Bears and Seriousness

Arosa has a bear sanctuary at the edge of the village, which is a real thing that exists. Brown bears rescued from inadequate conditions elsewhere in Europe live in a large natural enclosure above the lake. I visited on a summer afternoon and watched a bear do something very deliberate with a stone in a stream for about fifteen minutes. Whether it was using the stone as a tool or just moving it was unclear. Either way it was more interesting than most things I paid to watch that year.

The village takes its ecological commitments seriously. It became one of the first Swiss resorts to run its ski lifts entirely on renewable energy. The Arosa Bear Foundation that runs the sanctuary is active in conservation beyond the bears themselves. This gives the place a slightly earnest quality that I find reassuring, though I recognize not everyone will.

The Railway and What It Does

The Rhaetian Railway runs from Chur to Arosa on a narrow-gauge line that was built in 1914 and is, by several measures, an engineering achievement that deserved more attention than it got. The train climbs through the Schanfigg gorge on gradients steep enough to require rack sections, passes through forty-two tunnels, and arrives in Arosa at 1,739 meters. The journey takes about an hour from Chur. I rode it in early October with the valley larches at peak yellow and the light horizontal through the gorge windows, and I did not look at my phone once.

The train is the better way to arrive — not because the road is bad but because the train makes the arrival into the narrative it should be.
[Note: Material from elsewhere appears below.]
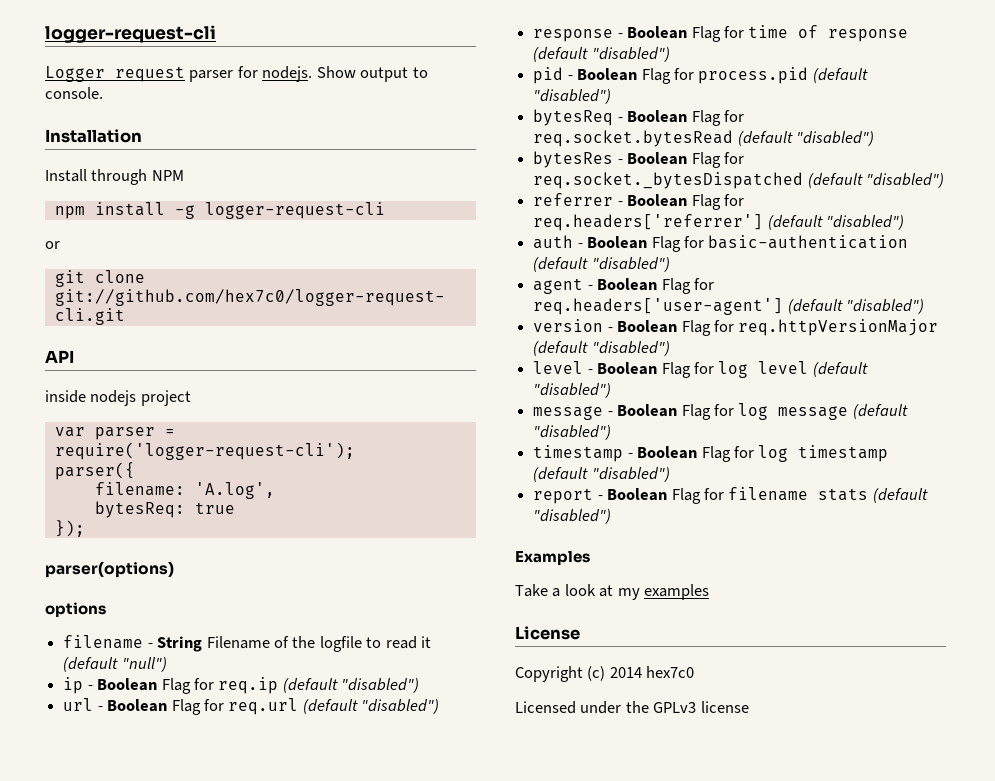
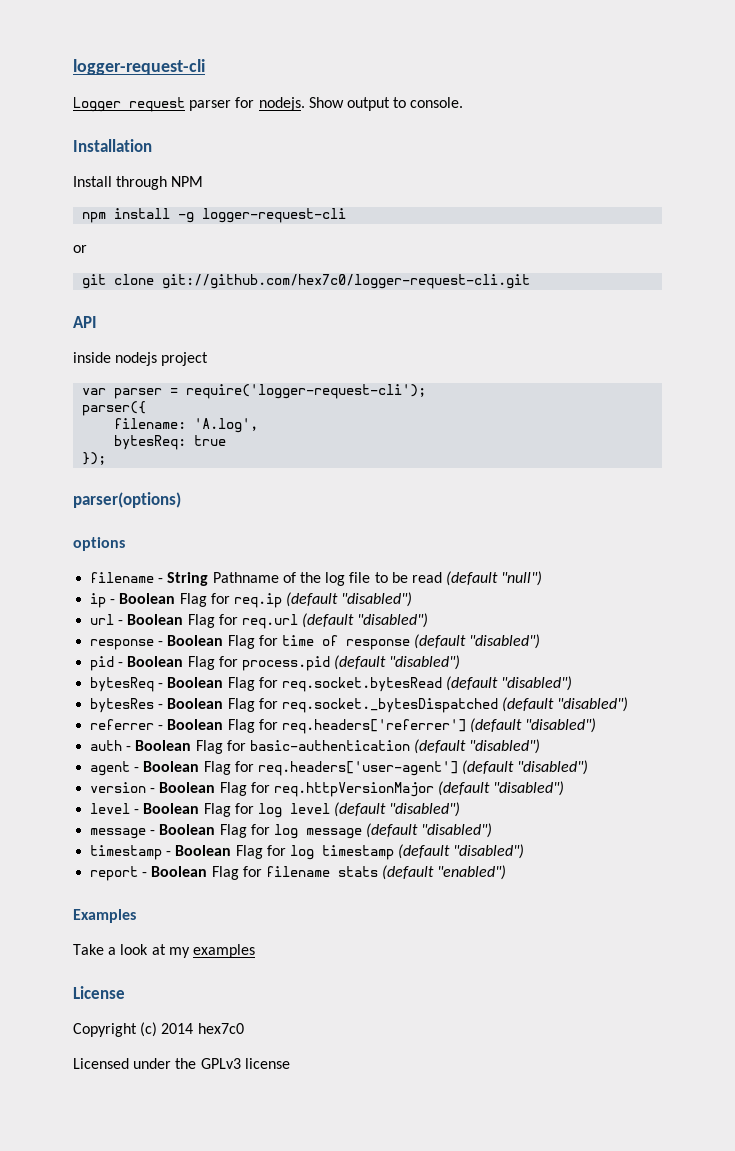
[206,636,270,649] Filename -> [212,572,279,583] Pathname
[319,636,432,652] logfile to read it -> [325,572,442,586] log file to be read
[533,509,612,524] "disabled") -> [437,865,507,880] "enabled")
When to go: January through March for skiing, with the Weisshorn and north-facing slopes holding snow reliably. Late June through September for hiking — the trails are excellent and the bear sanctuary is at its most active in summer. October for the larches and the Rhaetian Railway journey at its most beautiful. The village is genuinely pleasant off-season in ways that busier resorts are not.